Allen, thanks so much to you and John Michler for validating my volunteer hackberry glade. Sitting in one spot (which I do often), I can count more than twenty happy hackberries, from saplings to centenarians, with another dozen or more just beginning to hack their way above the considerable undergrowth. By extension, I suppose that means I should also be able to count tens of thousands of hackberry psyllids munching away on the now fresh green leaves. Given how uniformly they do their thing, however, I don’t view their galls as disfigurement, but more like adding textural interest to the leaves to balance that of the strikingly beautiful rugged bark. In any case, it’s rare that I do in a hackberry seedling unless it’s really shown up in the worst of places. Also happy to report that the city of Madison is now including hackberries in their tree replacement program after the recent ash disaster.
Joe, hooray for hackberries. So happy Madison is planting them. Did you read Lab Girl? Hope Jahren did her dissertation on hackberry. Did some molecular work and discovered portions of the hard seed resemble opal.
I am one of those that seek out the obscure. Thank you sir spotlighting Michele’s, I have
Loved it for decades. I need to get back on the road, although it’s a bit longer than 45 minutes
I found this from a Facebook post by Sandy Mush Herb Nursery today. You and Sandy Mush were two of my favorite nurseries when I had my first garden, back in central North Carolina. I actually remember getting the catalog you have in this post! I was sad to see you go, some of my favorite plants came from Holbrook. I am now in east Tennessee, several gardens later, and still get plants from Sandy Mush. My most recent blog post actually references them- https://troutcove.com/2022/06/04/gregory-bald-azaleas/ . Thanks for the post, I miss your nursery but am happy to find your website!
Ruth, thank you. It makes me happy to know you remember the catalog cover with Molly, the draft horses and the Holbrook Farm garden. Glad you found the Garden Rant. I’m envious of you and your beautiful native, deciduous azaleas.

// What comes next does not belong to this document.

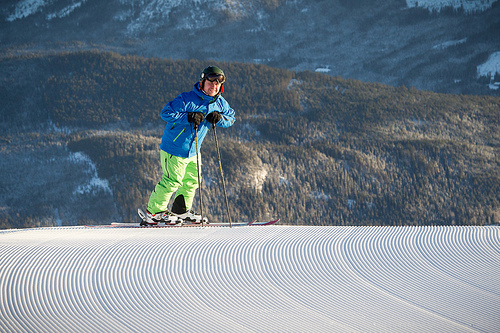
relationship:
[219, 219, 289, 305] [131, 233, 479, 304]
line in snow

It was definitely a memorable cover, and catalog! I’ve bookmarked the Garden Rant and will return for more posts. In my previous garden I had lots of azaleas and rhododendrons growing naturally, but here I have to add them. Still, they settle in well since this is close to their home turf. Thanks again for all the great plants you used to offer, and the words you continue to share.
Allen, no matter how long you take to put words on paper, (or on the computer,) I always look forward to your rants. You are a gifted writer.
Locally owned nurseries are always the best options for any gardeners, and especially for beginners. Not only are they usually charming, like the ones you highlighted in your post, but they usually have knowledgeable people that actually can answer your questions. And, you’re supporting your own local economy. It’s a win/win/win situation.